ACTION REQUISE 1: Selon la critique de Déménagement, quel âge a Renko ?
ACTION REQUISE 2: Recopiez mot pour mot la critique de Déménagement, depuis « Par une mise » jusqu’à « vers un ailleurs. » inclus.
ACTION REQUISE 3: Poursuivez la critique de Déménagement à partir de sa dernière phrase.

EXTRAIT CHOISI:
Déménagement, c’est l’histoire très simple de Renko, 11 ans, aux portes de la préadolescence, qui vit très mal la séparation de ses parents. Une séparation actée lors de la séquence d’ouverture, une scène de repas familial qui nous fait comprendre, sans le dire explicitement, le déménagement du père. Scène inaugurale et souterrainement traumatique, cette rupture va engendrer un processus très déstabilisant pour l’enfant.

De Pialat à Tarkovski

Par une mise en scène raffinée, mais jamais voyante, à base de plans-séquences et de mouvements de caméra presque invisibles tant ils sont subtils, Shinji Sōmai nous fait entrer dans le cerveau de sa jeune héroïne, que l’on va suivre dans ses embardées multiples. L’image persistante de la 1ère partie de Déménagement, ce sont les courses à répétition de Renko, comme autant de lignes de fuite qui ne vont nulle part mais qui tracent, malgré tout, un chemin vers un ailleurs.

Le récit fonctionne ainsi par une série de scènes de plus en plus anxiogènes où se dévoilent, sans explication inutile et sans jugement moral, le désarroi de Renko et le comportement infantile des adultes. On pourrait être chez Pialat, n’était-ce un sens aigu du cadre qui met volontairement les spectateur·rices à distance, sans jamais étouffer l’émotion.La dernière partie du film de Shinji Sōmai prend la forme d’une échappée familiale au bord de mer. Par une série de décalages, Déménagement bascule peu à peu dans un autre registre, comme si de Pialat on passait à Tarkovski. Ce changement de cap a quelque chose de vraiment stupéfiant. S’ensuit alors un ensemble de séquences plus splendides les unes que les autres, qui nous font pénétrer dans un espace magique et onirique.

[Entrées de données]
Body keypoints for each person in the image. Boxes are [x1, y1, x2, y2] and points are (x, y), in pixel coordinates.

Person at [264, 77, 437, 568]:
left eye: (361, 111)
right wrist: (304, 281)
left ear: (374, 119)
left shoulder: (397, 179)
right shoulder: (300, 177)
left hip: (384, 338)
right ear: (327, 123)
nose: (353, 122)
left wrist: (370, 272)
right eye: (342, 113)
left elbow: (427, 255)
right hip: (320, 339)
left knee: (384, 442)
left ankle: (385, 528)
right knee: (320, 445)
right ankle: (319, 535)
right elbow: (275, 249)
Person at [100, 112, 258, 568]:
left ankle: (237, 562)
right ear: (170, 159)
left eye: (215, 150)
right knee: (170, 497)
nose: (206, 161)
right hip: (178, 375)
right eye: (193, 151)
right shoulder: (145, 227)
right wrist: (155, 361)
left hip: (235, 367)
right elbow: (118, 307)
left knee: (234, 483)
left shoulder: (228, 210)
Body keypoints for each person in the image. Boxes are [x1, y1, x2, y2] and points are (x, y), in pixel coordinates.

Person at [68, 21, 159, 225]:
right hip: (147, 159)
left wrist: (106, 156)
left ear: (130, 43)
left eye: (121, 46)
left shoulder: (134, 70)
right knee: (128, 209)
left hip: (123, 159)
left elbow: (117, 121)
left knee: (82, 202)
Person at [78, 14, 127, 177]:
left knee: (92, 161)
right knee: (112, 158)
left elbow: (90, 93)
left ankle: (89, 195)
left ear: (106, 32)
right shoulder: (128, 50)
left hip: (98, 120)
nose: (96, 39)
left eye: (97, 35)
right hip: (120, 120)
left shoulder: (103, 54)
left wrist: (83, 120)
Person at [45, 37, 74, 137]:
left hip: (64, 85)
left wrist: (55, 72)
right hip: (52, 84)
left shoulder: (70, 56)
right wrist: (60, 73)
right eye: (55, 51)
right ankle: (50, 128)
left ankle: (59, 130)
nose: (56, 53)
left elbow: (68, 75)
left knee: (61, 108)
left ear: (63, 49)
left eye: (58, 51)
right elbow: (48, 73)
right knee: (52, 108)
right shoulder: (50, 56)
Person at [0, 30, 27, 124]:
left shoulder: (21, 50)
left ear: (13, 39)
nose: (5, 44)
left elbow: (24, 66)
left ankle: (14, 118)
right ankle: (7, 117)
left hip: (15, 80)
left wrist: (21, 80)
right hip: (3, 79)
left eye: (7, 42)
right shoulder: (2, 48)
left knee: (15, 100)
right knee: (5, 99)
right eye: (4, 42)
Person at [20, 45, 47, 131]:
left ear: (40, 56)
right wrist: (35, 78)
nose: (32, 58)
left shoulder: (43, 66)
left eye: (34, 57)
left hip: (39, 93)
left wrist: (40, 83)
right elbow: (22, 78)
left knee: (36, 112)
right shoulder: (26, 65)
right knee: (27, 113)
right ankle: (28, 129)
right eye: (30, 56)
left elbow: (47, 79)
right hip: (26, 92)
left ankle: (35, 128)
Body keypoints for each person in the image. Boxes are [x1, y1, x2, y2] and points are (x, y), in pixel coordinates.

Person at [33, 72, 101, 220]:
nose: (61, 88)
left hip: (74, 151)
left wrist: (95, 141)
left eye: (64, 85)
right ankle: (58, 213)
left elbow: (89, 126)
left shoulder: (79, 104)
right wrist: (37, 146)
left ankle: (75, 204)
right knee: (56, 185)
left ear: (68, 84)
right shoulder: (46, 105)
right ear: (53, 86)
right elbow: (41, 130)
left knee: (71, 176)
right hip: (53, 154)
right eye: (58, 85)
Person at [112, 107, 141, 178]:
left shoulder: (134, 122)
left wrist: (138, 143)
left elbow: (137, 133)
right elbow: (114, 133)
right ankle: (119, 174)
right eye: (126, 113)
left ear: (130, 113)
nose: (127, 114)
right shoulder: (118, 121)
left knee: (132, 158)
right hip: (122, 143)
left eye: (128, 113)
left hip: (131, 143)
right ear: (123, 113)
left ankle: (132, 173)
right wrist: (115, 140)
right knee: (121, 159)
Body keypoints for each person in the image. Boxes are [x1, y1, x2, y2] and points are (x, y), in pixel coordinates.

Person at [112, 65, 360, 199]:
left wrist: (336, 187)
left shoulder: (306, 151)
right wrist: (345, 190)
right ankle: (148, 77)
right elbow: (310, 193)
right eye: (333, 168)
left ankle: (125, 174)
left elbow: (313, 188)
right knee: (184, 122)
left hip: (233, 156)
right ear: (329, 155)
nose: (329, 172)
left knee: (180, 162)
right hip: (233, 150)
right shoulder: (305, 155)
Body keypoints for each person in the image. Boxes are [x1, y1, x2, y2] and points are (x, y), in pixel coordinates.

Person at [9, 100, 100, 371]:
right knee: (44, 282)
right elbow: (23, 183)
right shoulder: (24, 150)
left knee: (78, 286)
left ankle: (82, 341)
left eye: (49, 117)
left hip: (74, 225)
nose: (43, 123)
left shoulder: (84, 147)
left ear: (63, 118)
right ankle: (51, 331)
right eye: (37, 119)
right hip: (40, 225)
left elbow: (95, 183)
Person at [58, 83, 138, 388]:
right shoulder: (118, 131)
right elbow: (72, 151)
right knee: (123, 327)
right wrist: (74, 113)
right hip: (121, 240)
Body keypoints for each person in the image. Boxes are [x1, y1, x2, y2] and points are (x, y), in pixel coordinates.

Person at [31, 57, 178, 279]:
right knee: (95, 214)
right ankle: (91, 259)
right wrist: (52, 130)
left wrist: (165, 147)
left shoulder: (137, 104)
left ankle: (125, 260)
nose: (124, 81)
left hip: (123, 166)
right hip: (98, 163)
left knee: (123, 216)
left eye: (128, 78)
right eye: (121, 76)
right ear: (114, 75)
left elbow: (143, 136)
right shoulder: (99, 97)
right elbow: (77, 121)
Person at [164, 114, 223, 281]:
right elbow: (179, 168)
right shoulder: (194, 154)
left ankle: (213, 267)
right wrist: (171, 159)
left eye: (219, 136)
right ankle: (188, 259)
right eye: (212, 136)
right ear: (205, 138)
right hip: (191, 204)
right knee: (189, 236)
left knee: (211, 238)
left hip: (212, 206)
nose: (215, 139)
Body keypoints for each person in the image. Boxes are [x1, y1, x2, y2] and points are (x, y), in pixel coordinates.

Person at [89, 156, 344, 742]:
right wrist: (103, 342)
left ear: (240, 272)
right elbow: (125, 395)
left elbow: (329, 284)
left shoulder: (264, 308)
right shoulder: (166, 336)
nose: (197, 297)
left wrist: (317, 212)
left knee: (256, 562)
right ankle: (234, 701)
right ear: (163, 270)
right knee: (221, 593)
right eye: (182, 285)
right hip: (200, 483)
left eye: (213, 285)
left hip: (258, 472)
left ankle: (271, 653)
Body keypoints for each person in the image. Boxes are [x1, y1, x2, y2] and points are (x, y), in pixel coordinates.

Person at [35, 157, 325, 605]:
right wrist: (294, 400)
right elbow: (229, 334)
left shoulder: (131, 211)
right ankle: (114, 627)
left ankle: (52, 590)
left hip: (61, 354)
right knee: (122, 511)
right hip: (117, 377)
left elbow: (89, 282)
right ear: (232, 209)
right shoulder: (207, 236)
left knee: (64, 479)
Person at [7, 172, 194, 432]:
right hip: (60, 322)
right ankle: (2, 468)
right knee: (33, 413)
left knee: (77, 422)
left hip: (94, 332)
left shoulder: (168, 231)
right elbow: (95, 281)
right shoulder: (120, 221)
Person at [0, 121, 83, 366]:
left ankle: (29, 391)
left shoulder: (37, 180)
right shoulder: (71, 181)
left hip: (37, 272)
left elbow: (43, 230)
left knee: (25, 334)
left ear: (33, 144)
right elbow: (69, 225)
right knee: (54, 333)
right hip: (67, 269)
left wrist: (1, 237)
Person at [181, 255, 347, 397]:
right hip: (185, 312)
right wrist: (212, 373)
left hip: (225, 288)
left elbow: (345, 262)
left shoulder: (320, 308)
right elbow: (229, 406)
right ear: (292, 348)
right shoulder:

RÉPONSE ATTENDUE 1: Renko a 11 ans.

RÉPONSE ATTENDUE 2:
Par une mise en scène raffinée, mais jamais voyante, à base de plans-séquences et de mouvements de caméra presque invisibles tant ils sont subtils, Shinji Sōmai nous fait entrer dans le cerveau de sa jeune héroïne, que l’on va suivre dans ses embardées multiples. L’image persistante de la 1ère partie de Déménagement, ce sont les courses à répétition de Renko, comme autant de lignes de fuite qui ne vont nulle part mais qui tracent, malgré tout, un chemin vers un ailleurs.

RÉPONSE ATTENDUE 3:
Sōmai filme magnifiquement l’opacité de l’enfance

La fugue nocturne de Renko dans la nature nous embarque, à hauteur d’enfant, dans un monde de visions mi-réalistes, mi-fantastiques. Elle prend la forme d’un cérémonial purificateur qui débouchera sur une libération. Véritable révélation, Déménagement, à la fois cruel et mystérieux, s’inscrit, sans forcer, dans la cohorte des grands films d’enfance. Un peu à la manière d’Ōshima dans Le Petit Garçon, Sōmai filme magnifiquement l’opacité de l’enfance, tout en nous projetant de plain-pied dans l’intimité psychique d’une petite fille, superbement incarnée par Tomoko Tabata, qui poursuivra d’ailleurs sa carrière à l’âge d’adulte. Après avoir vibré à Déménagement, on brûle de découvrir les autres films du Japonais dans les salles françaises. Ce n’est pas un souhait, c’est un impératif.

Déménagement de Shinji Sōmai, avec Tomoko Tabata, Junko Sakurada, Kiichi Nakai (Jap., 1993, 2h04). En salle le 25 octobre.